Personal information
- Full name: Michael John Redden
- Born: 17 May 1957 (age 68) Pekina, South Australia
- Original team: Orroroo (NAFA)
- Height: 196 cm (6 ft 5 in)
- Weight: 92 kg (203 lb)
- Position: Ruck

Playing career^{1}
- Years: Club / Games (Goals)
- 1978–1993: North Adelaide / 334 (141)

Representative team honours
- Years: Team / Games (Goals)
- South Australia / 11
- ^{1} Playing statistics correct to the end of 1993.

Career highlights
- Premiership player 1987 and 1991; Best & Fairest North Adelaide 1983; Life membership of North Adelaide 1987; Captain of North Adelaide 1993; Captain of South Australia 1991; SANFL Hall Of Fame 2002;

= Michael Redden =

Australian rules footballer

Michael John Redden (born 17 May 1957) is a former Australian rules footballer who played for the North Adelaide Football Club in the South Australian National Football League (SANFL).
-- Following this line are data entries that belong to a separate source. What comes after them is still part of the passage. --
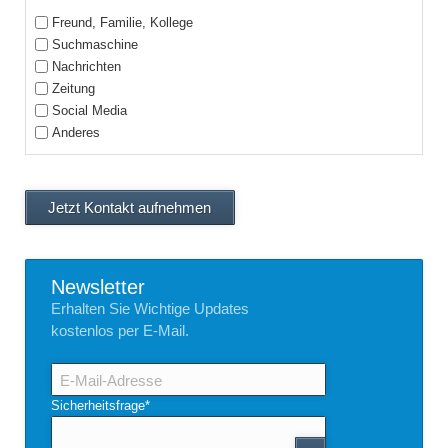
Freund, Familie, Kollege
Suchmaschine
Nachrichten
Zeitung
Social Media
Anderes
Jetzt Kontakt aufnehmen
Newsletter
Erhalten Sie Wichtige Updates
kostenlos per E-Mail.
E-
Mail-
Adresse
Pflichtfeld
Sicherheitsfrage
*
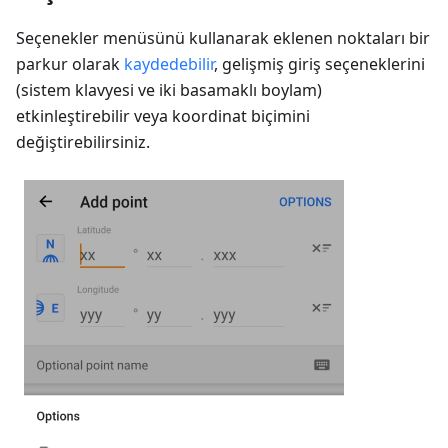
Seçenekler menüsünü kullanarak eklenen noktaları bir
parkur olarak
kaydedebilir
, gelişmiş giriş seçeneklerini
(sistem klavyesi ve iki basamaklı boylam)
etkinleştirebilir veya koordinat biçimini
değiştirebilirsiniz.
He is the holder of the club games record for North Adelaide with 334 premiership games, and also played 44 pre-season/night series matches, kicking 11 goals.

Recruited from the Orroroo Football Club in the Northern Areas Football Association, Redden made his SANFL debut in 1978.

He played in North Adelaide's premiership teams of 1987 and 1991, and won the club's best and fairest award in 1983, being awarded life membership at North Adelaide in 1987. In 1993, he was appointed captain of North Adelaide, and captained the club until his retirement at the end of the season.

Redden also played 11 matches in State of Origin football for South Australia, and was State Captain in 1991, being inducted into the SANFL Hall of Fame in 2002.

Redden lived on a farming property in Pekina, near Orroroo, 270 km north of Adelaide, during his playing career. It is estimated that he travelled approximately 260,000 km to and from matches during his career.

The value of Mick Redden's contribution to North Adelaide was officially recognised with his inclusion on the interchange bench in the club's Team of the Century. and Hall of Fame.